#### [Work item]
One line at a time, check the entries below for the word "description", and copy each line that has it.

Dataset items
┄┄┄┄┄┄┄┄┄┄┄┄┄┄┄┄┄┄┄┄

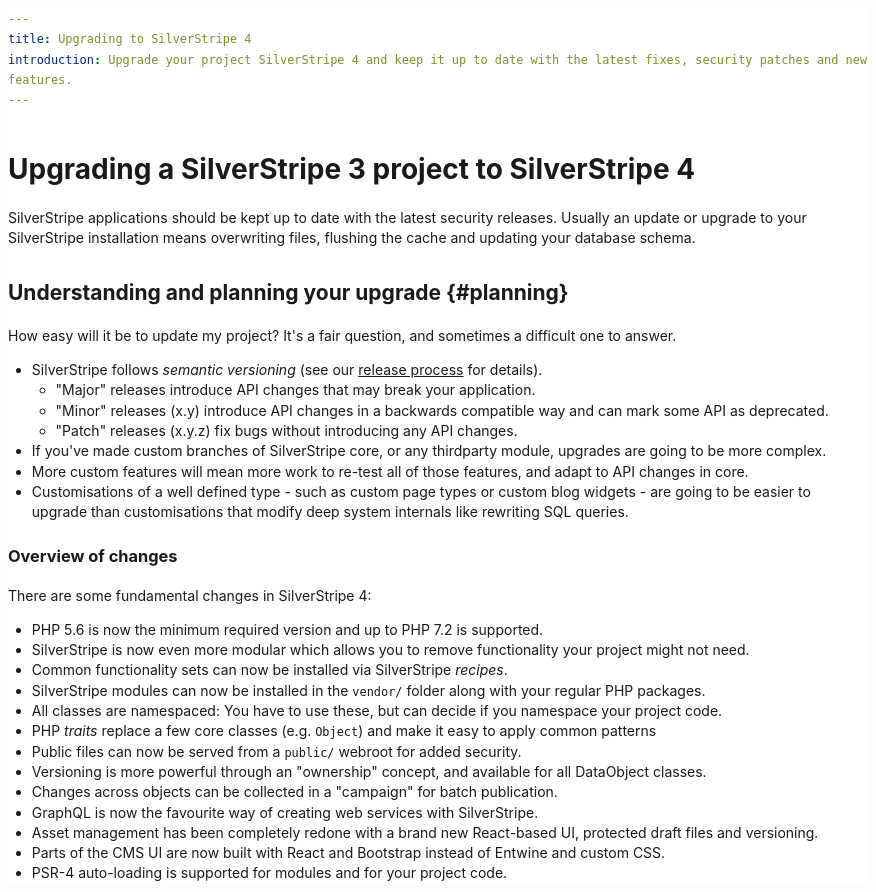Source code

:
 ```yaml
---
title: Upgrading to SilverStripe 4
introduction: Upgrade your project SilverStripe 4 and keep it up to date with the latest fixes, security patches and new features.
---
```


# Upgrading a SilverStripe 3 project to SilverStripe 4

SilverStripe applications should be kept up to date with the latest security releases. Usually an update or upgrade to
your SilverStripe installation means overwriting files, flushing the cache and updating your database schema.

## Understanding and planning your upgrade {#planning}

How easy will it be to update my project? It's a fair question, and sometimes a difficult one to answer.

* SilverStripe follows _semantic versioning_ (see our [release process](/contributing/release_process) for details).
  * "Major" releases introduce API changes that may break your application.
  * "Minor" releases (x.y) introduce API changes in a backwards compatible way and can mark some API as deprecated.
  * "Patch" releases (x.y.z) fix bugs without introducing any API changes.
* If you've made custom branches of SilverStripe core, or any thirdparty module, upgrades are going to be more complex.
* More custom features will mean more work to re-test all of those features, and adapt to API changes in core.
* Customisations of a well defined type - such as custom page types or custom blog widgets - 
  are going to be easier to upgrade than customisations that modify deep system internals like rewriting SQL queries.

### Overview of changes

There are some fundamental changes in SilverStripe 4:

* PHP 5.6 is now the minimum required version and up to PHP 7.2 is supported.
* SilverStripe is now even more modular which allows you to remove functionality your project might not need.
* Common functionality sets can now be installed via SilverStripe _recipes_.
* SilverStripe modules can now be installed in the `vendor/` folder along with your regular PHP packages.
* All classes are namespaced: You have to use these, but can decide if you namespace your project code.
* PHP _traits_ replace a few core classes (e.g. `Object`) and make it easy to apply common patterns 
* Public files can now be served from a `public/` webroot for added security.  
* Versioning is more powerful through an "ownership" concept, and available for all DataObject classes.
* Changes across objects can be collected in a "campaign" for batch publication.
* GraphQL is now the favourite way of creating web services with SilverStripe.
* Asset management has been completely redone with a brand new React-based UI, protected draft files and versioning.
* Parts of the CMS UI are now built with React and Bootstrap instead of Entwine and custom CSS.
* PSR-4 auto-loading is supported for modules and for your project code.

┄┄┄┄┄┄┄┄┄┄┄┄┄┄┄┄┄┄┄┄

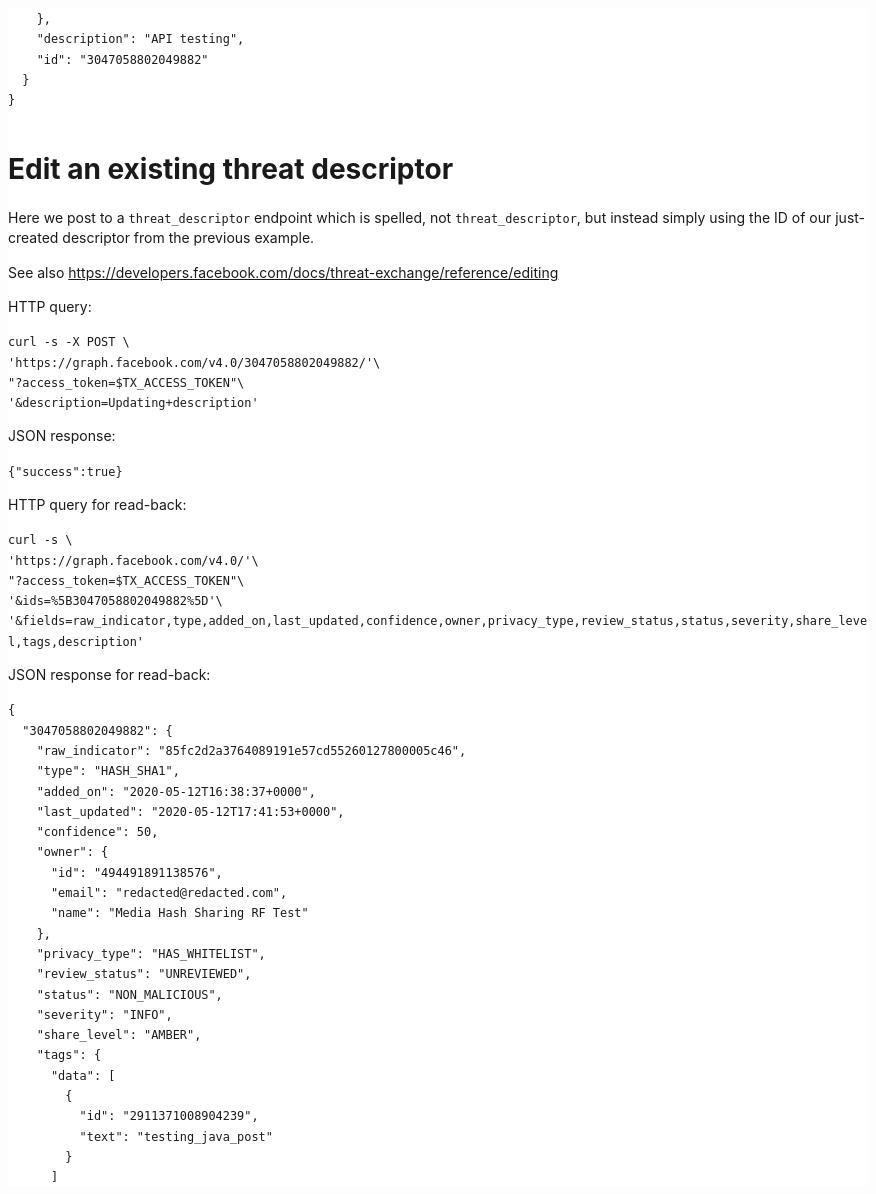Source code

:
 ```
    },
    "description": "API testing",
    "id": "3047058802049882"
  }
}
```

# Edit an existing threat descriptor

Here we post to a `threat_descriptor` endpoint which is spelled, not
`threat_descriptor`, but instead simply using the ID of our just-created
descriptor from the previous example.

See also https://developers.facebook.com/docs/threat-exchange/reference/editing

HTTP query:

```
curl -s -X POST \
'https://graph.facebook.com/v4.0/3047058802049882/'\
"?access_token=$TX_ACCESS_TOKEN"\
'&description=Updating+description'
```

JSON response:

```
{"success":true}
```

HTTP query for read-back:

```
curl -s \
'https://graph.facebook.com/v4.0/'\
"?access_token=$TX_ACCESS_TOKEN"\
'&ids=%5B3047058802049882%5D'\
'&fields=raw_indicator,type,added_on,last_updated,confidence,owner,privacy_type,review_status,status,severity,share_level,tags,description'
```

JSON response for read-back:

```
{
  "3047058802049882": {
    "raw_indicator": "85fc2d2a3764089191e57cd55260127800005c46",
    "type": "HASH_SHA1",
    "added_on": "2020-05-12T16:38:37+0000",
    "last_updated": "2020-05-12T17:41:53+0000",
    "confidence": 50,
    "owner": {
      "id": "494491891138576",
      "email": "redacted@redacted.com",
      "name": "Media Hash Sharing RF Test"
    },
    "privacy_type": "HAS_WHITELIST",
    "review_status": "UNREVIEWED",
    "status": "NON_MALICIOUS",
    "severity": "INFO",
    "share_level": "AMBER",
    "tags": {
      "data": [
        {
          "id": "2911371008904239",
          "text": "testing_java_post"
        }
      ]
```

┄┄┄┄┄┄┄┄┄┄┄┄┄┄┄┄┄┄┄┄

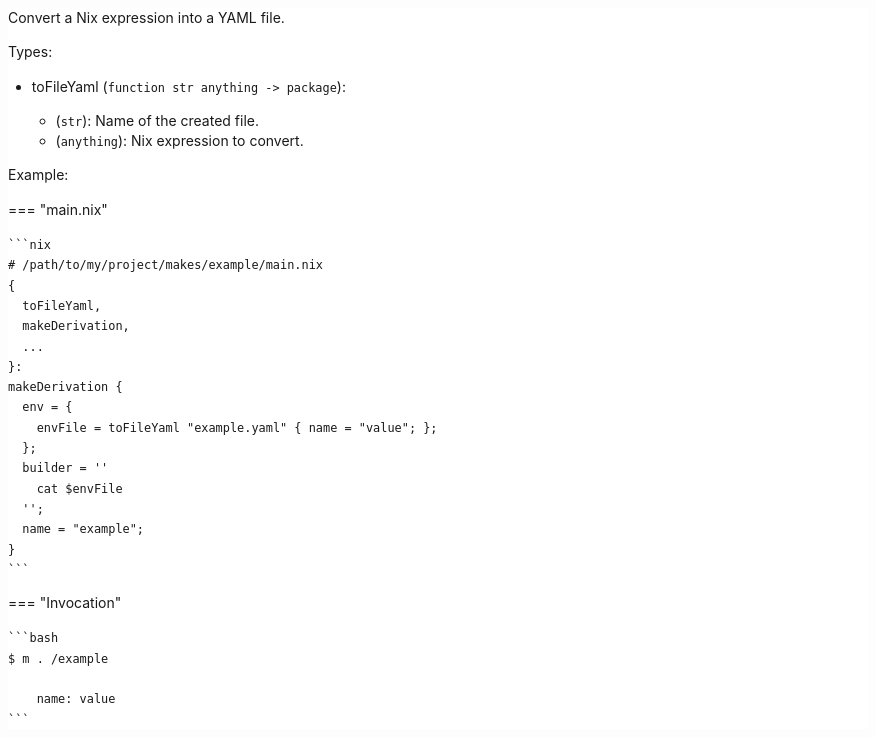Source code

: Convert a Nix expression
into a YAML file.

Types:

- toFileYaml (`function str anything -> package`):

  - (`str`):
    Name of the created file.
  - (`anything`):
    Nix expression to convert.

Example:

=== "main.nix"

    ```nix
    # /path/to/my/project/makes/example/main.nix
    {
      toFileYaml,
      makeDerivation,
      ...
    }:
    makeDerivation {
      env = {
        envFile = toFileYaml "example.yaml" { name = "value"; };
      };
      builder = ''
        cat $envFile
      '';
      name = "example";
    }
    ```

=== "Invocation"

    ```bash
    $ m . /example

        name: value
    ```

┄┄┄┄┄┄┄┄┄┄┄┄┄┄┄┄┄┄┄┄

#### [Task response]
    "description": "API testing",
'&description=Updating+description'
'&fields=raw_indicator,type,added_on,last_updated,confidence,owner,privacy_type,review_status,status,severity,share_level,tags,description'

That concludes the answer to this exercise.